Academic Advising

student looking at chalkboard

Parental Role

Transition to college is certainly an exciting time filled with change. Yet for many individuals transitions can also be a time of great challenge. Many parents of college-age students with disabilities have grown accustomed to advocating for their children. How can parents find the delicate balance which will allow our college-age children to create their own identities, make their own decisions, find their own support networks, self-advocate and learn from their mistakes while keeping lines of communication open? College students are at a stage of development where they are negotiating adult relationships with their parents. How can parents stay involved yet allow their children to develop the independence boundary that is needed?

  • Keep the lines of communication open so that your child knows that you are there.
  • Learn to trust your child to make choices and to learn from their consequences.
  • Listen and offer comfort when they are upset; don't minimize their concerns.
  • Bring the problem up the next time you speak.
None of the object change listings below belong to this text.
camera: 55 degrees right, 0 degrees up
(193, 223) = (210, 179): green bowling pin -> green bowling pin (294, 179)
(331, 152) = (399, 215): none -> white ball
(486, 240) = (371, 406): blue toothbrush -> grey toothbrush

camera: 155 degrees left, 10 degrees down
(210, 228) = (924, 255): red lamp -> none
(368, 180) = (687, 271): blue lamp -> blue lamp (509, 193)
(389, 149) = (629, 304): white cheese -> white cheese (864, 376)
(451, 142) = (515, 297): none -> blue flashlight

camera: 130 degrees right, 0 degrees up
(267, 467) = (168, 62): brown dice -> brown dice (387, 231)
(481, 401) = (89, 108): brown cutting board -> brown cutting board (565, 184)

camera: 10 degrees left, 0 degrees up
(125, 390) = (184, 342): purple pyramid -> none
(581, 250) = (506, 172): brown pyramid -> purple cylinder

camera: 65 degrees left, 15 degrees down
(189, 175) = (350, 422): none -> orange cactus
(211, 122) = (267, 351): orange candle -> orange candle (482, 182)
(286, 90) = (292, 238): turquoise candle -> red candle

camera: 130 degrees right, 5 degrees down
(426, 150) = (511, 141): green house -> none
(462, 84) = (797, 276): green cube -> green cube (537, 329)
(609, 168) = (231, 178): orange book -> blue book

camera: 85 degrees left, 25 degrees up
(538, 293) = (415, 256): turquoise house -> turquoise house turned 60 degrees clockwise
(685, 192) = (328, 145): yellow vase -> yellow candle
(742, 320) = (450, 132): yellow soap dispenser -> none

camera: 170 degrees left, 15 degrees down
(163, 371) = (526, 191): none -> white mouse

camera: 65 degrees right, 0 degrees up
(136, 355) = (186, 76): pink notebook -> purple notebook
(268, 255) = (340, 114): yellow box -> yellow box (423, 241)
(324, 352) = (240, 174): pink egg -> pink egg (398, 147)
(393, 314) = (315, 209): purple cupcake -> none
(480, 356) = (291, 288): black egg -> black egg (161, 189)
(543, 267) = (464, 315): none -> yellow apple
Your child may have already resolved it.

At Clark University we hope to help foster a sense of independence and self-advocacy in our students. Our relationship with your young adult is important to us. We are invested in their development and hope to become a part of the larger support network that they establish for themselves. A critical part of the development of our relationship with students is the sense of independence and confidentiality. For this reason we strongly encourage parents to talk about concerns directly with their children or to request a meeting in which we all participate.